I stayed home from work today, because Pusser is in California and because I wanted to. Woke up at 1pm, a beautiful sunny afternoon, and I decided that today was the day I’d make chicken stock and bread pudding. (Yes, I do wait for divine inspiration when planning dinner… so what)
After consulting my new cookbook, I headed out to Whole Foods to procure the necessary ingredients. It was, by this time, 2pm.
So I buy my shit, get home, start the bread pudding, and while that’s soaking I try and decide how to deal with the chicken. Throw peanut oil in the big Le Creuset to brown the meat. Read cookbook. Open Kombucha. Read more cookbook. Decide not to brown meat. Big Le Creuset goes back on top of the fridge.
That’s one enormous pot that I have to wash.
14 cups of water, 1 whole chicken, celery, carrot, bay leaf and onion go into my OTHER enormous pot. Mark Bittman says that this whole deal should take like 20 minutes or whatever, so I transcribe one of the files from our last shoot (about half an hour’s work), return to the stove… and that shit is barely warm.

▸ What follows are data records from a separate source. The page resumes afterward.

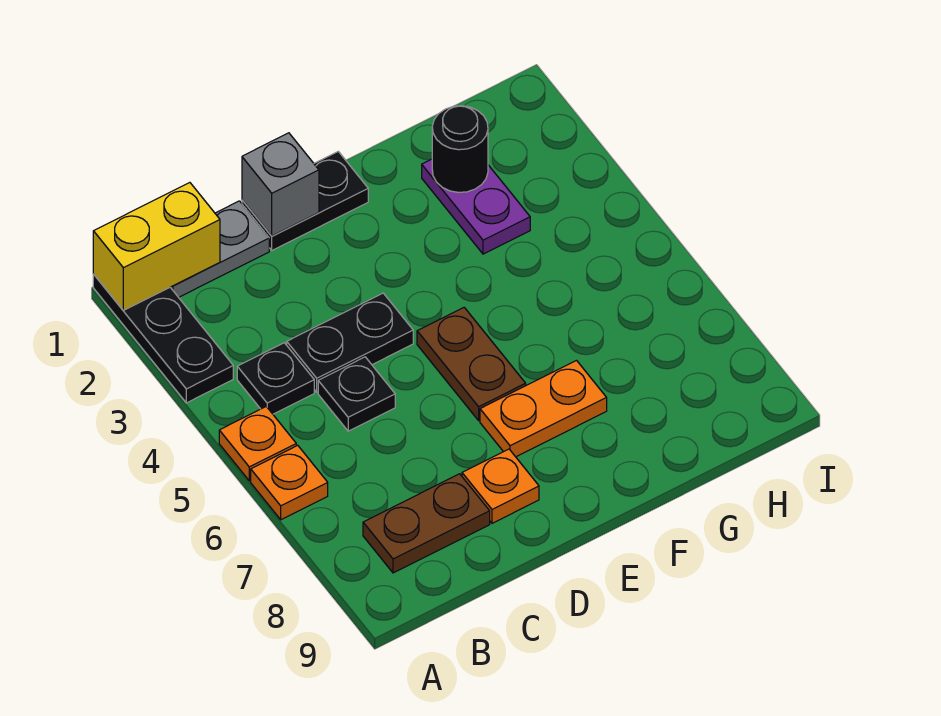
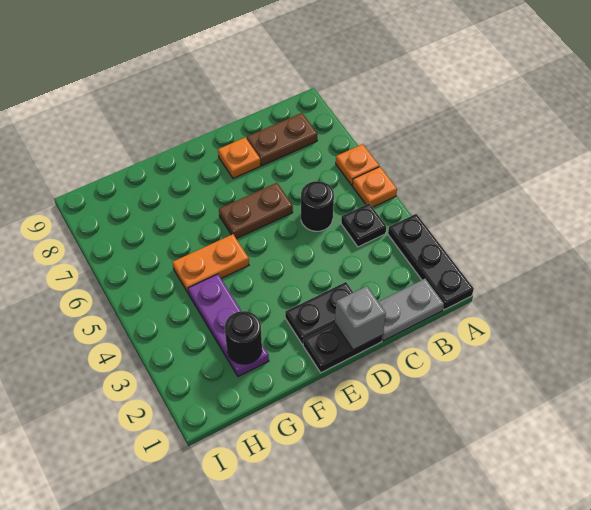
yellow 1x2 brick [93,183,220,310] -> none
black 1x2 plate [287,293,413,392] -> black 1x2 plate moved to [285,282,353,344]
black 1x1 plate [318,357,395,431] -> black 1x1 round brick [301,181,334,231]
brown 1x2 plate [417,308,526,420] -> brown 1x2 plate turned to [219,183,293,239]
orange 1x2 plate [480,361,607,457] -> orange 1x2 plate moved to [172,234,249,294]
purple 1x2 plate [422,159,530,254] -> purple 1x3 plate [188,274,269,377]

Five transcripts later, the stock has finally come to a boil. Excitement! I commence following the wrong set of directions re: simmering / covering / skimming fat etc. Oops. Rectify the problem, type out one more file, remove solids, dig cheesecloth out of bottom drawer (for straining, I guess? How does one “strain” a liquid??), and transfer super-hot fat broth to the small Le Creuscet. Huge stockpot 2 joins the big Le Creuscet in the “dirty” pile.

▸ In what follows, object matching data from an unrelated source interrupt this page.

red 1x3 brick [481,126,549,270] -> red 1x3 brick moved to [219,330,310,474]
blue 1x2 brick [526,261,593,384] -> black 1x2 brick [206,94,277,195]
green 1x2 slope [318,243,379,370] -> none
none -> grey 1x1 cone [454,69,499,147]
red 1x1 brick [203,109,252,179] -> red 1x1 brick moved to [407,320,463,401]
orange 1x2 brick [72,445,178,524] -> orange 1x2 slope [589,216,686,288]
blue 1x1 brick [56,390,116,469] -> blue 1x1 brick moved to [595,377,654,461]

Bake bread pudding. Huge-ass mixing bowl goes in “dirty” pile.
OK.
The point of all this stock-making was a chicken-rice soup, so Katsu gets home (by this point, it’s after eight) and we make rice. Another pot.

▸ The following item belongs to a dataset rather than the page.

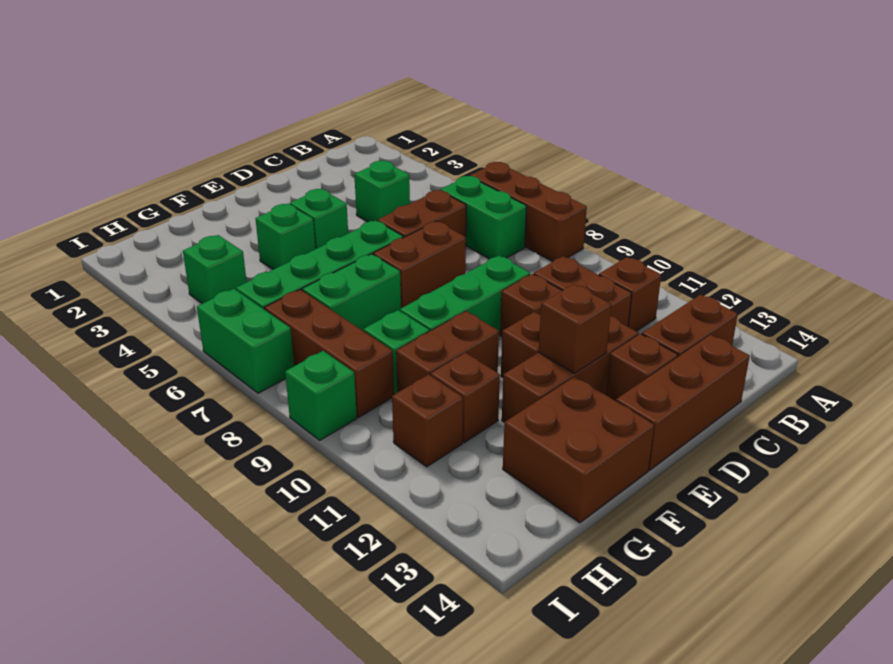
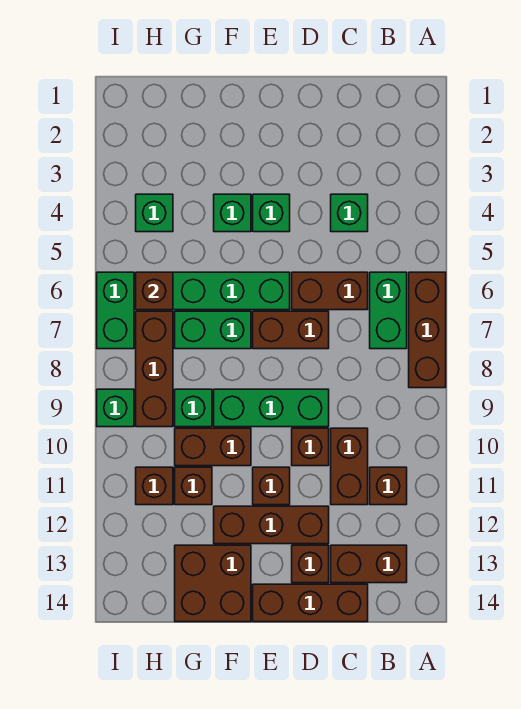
brown 1x1 brick [539,284,611,373] -> brown 1x1 brick moved to [136,272,173,310]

And of course I have WAY too much broth, and Mark Bittman says that you can freeze the chicken stock in ice cube trays for easy use later, and I still trust him even though he lied about how “quick” this “quick chicken stock” recipe might be. Boil down the rest of the stock, transfer it (through cheesecloth) to a measuring cup, spill half of it on floor, pour 3 IKEA ice trays past the overflow point, and maneuver the whole mess into the freezer.
I stop, take a sip of wine, and look around. There’s a plate of chicken parts on top of the washing machine, rice boiling over on the stove, the big Le Creuscet is filling up the kitchen with peanut-oil stink, the other big stockpot rests uneasily in the sink, balanced as it is, on the handle of a wooden spoon and the lower curve of the huge-ass mixing bowl. My fridge is dripping with stock-based fat globules which, I notice, also trail from the counter to the door, and over-boiled baby carrots and onion flaps and celery chunks are scattered across the countertop. Inexplicably, there’s a bag of frozen peaches in my dish rack. (I guess I was going to make some kind of fruit sauce for the bread pudding, but like seriously, FUCK THAT.)
This chicken broth better be fucking awesome, because it’ll take me a week to sort through the wreckage.